Sieg und Niederlage liegen im Sport oft nah beieinander. In einem Augenblick ist der Triumph zum Greifen nahe, im nächsten alles verloren. Das macht es so spannend – und oft tragisch. Während in diesen Momenten alle Augen auf die Sportler·innen gerichtet sind und für sie und ihre Fans Träume in Erfüllung oder Welten untergehen, klingeln anderswo die Kassen: Im Verborgenen wechseln im Moment der Entscheidung Wetteinsätze, mitunter in Milliardenhöhe, ihre Besitzer·innen. Willkommen in der Welt der Sportwetten! Einer Welt, die so faszinierend wie trügerisch ist – und durchaus auch gefährlich.

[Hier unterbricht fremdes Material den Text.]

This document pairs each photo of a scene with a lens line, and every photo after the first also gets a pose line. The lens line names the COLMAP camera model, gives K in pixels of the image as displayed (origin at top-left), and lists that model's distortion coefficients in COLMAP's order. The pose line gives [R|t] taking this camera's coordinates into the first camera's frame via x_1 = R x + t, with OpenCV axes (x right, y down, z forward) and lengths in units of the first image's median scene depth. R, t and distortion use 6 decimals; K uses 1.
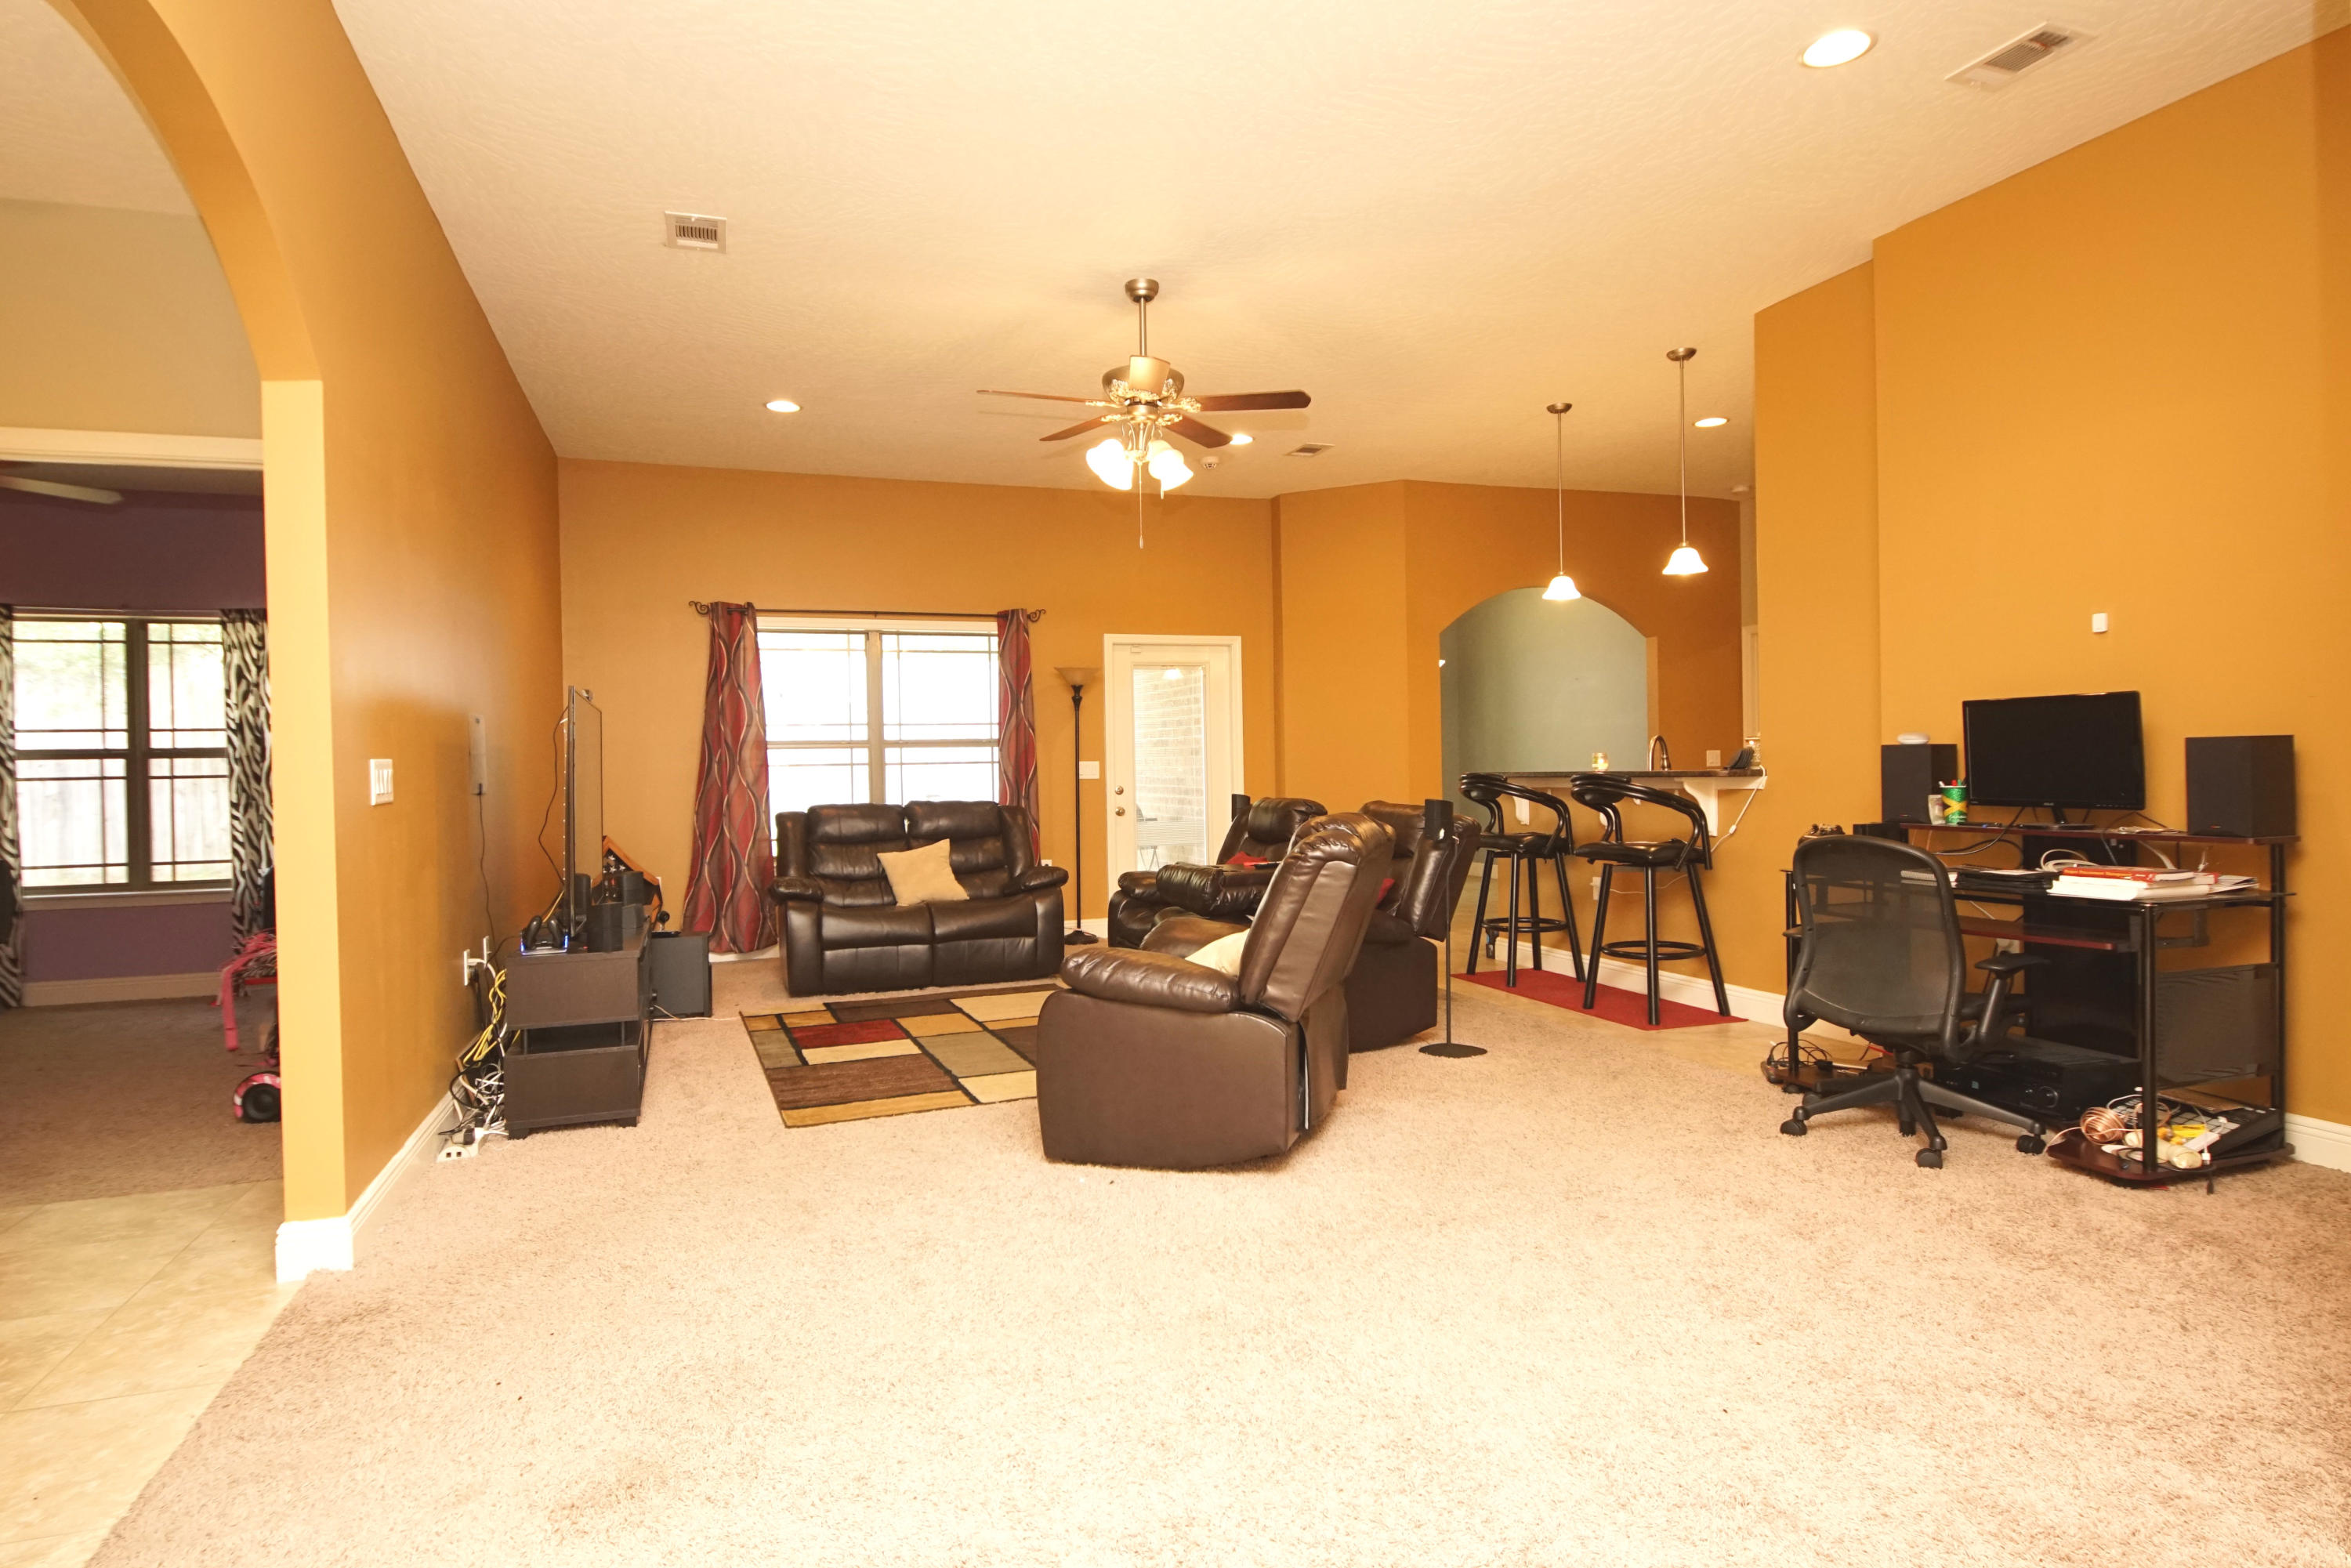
lens RADIAL K [[1191.8, 0, 1212.5], [0, 1191.8, 782.8], [0, 0, 1]] dist [0.028472, -0.000134]
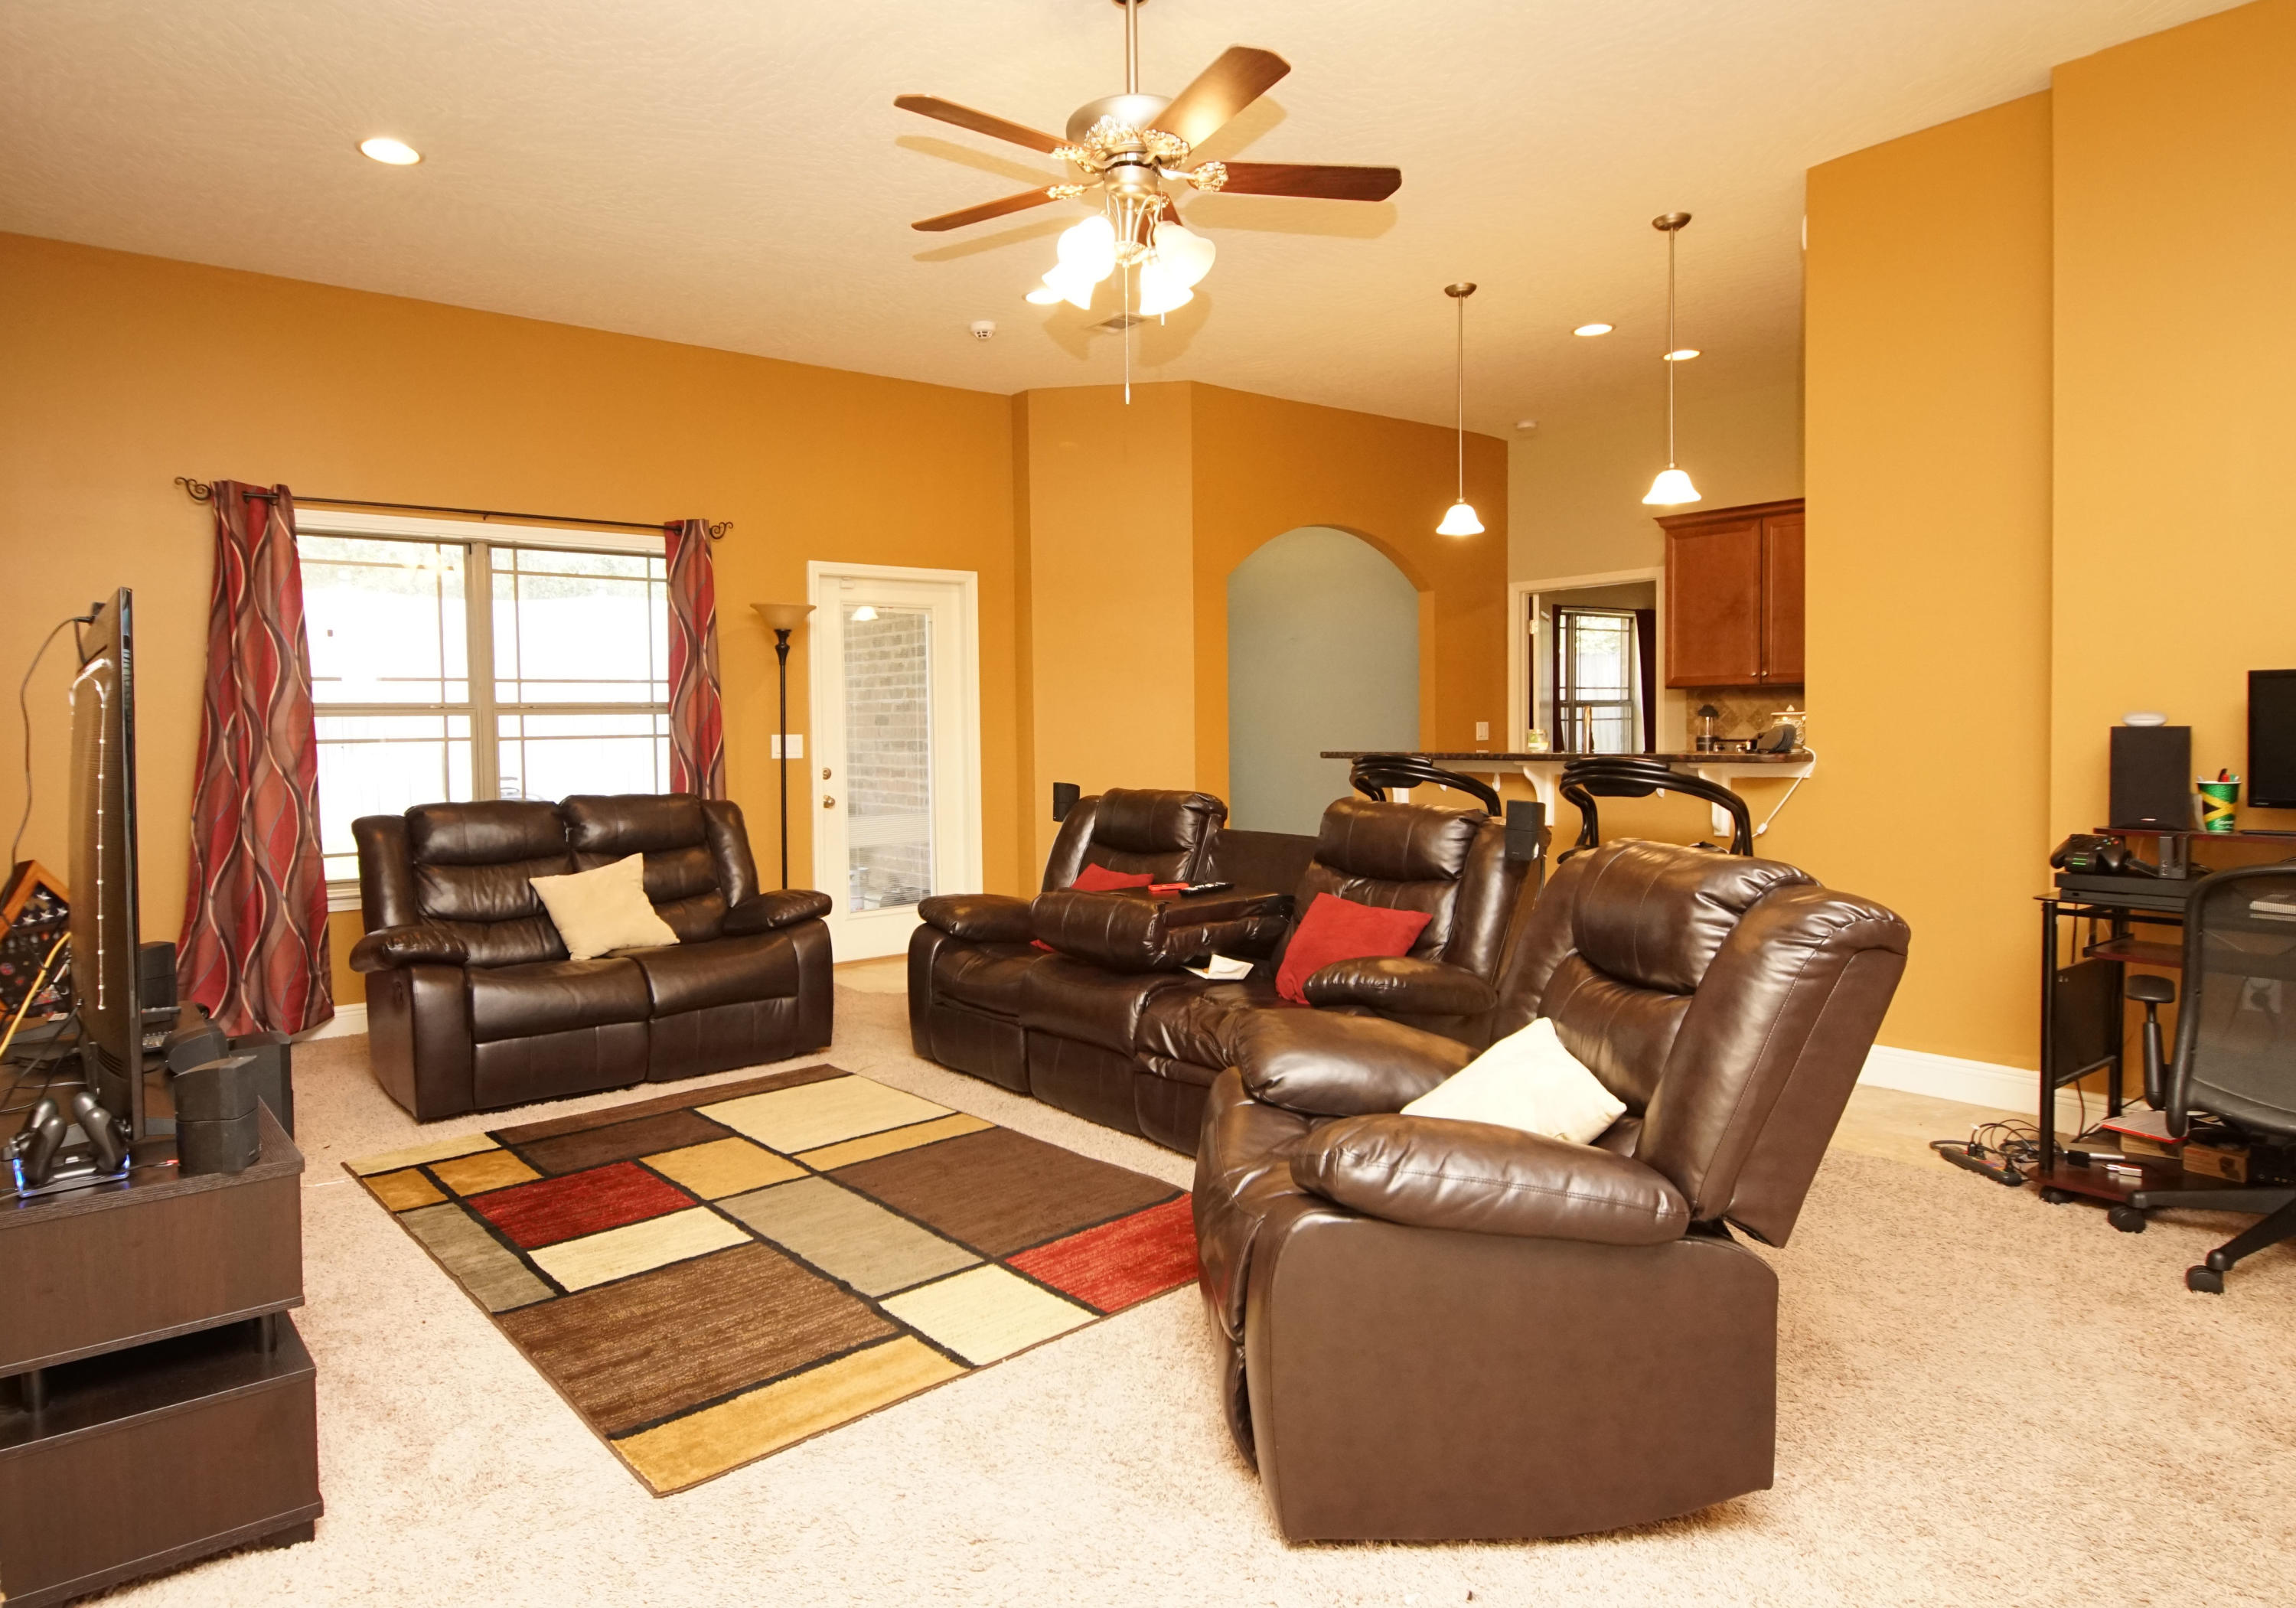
lens RADIAL K [[1265.2, 0, 1069.6], [0, 1265.2, 777.0], [0, 0, 1]] dist [0.037504, -0.025523]
pose [[0.962667, -0.007512, 0.270583, -0.173246], [0.001334, 0.999734, 0.023008, -0.011107], [-0.270684, -0.021788, 0.962422, 0.235869]]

Sportwetten sind in der Mitte der Gesellschaft angekommen. Immer mehr Menschen setzen täglich Geld auf den Ausgang von Sportveranstaltungen – und immer mehr verlieren es. Die Zahl der Wettsüchtigen steigt. Oft sind es junge, sportaffine Männer, nicht selten mit Migrationshintergrund, die dem Irrglauben aufsitzen, ihr Sportwissen zu schnellem Geld machen zu können. Auf sie hat es die Industrie mit ihren Werbespots besonders abgesehen.
Bereits während der Fußballweltmeisterschaft 2022 hat unsere Arbeit an diesem Magazin begonnen. DOSSIER-Redakteurin Sahel Zarinfard fiel auf, wie Wettanbieter mit fragwürdigen Versprechen lockten. Damals galt ihr Interesse vor allem der Werbefinanzierung des ORF und dessen Verstrickungen mit Österreichs Glücksspielindustrie. Aber wie so oft im Journalismus führte das eine zum anderen: Die Vielzahl an TV-Spots weckte zunächst Sahels, dann auch die Neugier des Teams.
Und so kam es, dass wir diesmal Sportwetten unter die Lupe genommen haben; ein Milliardengeschäft, in dem just das kleine Österreich Branchenriesen wie Bwin, Bet at Home oder Admiral hervorgebracht hat. Kein Wunder: Österreich ist ein Eldorado für die Industrie. Das »Malta der Alpen« nennt es der deutsche Sozialwissenschaftler und Journalist Dietmar Jazbinsek, der seit Jahren zu Sportwetten recherchiert und uns mit seinem Wissen an etlichen Stellen im Heft geholfen hat.
Denn liberaler als hierzulande, das geht in Europa fast nicht. Als einziger EU-Staat stuft Österreich Sportwetten nicht als Glücks-, sondern als Geschicklichkeitsspiele ein. Die Folgen: eine Politik, die sich nicht zuständig fühlt, lasche Gesetze, keine zentrale Aufsichtsbehörde, mangelhafter Spieler·innenschutz und natürlich keine Rede von Werbebeschränkungen. Stattdessen lautet das Motto: Alles geht! Dabei verhält es sich bei Sportwetten ähnlich wie mit dem Rauchen – wer nicht raucht, wird nicht süchtig.
Doch während in unserer Gesellschaft inzwischen Konsens darüber herrscht, dass Rauchen schädlich ist und daher nicht beworben werden darf, ist das bei Sportwetten anders. Trotz ihres Suchtpotenzials bleibt der öffentliche Aufschrei bisher aus. Das liegt auch daran, dass nicht nur die Wettanbieter, sondern immer mehr Sportverbände und -vereine, führende Medien des Landes und sogar der Staat vom Geschäft profitieren. Die Zeche für die Folgeschäden, die bezahlen letztlich aber alle. Grund genug, genauer hinzusehen. Apropos Hinsehen: Der Schwerpunkt wurde diesmal vom großartigen Ulrich Fuchs illustriert. Wir wetten, dass es Ihnen gefällt.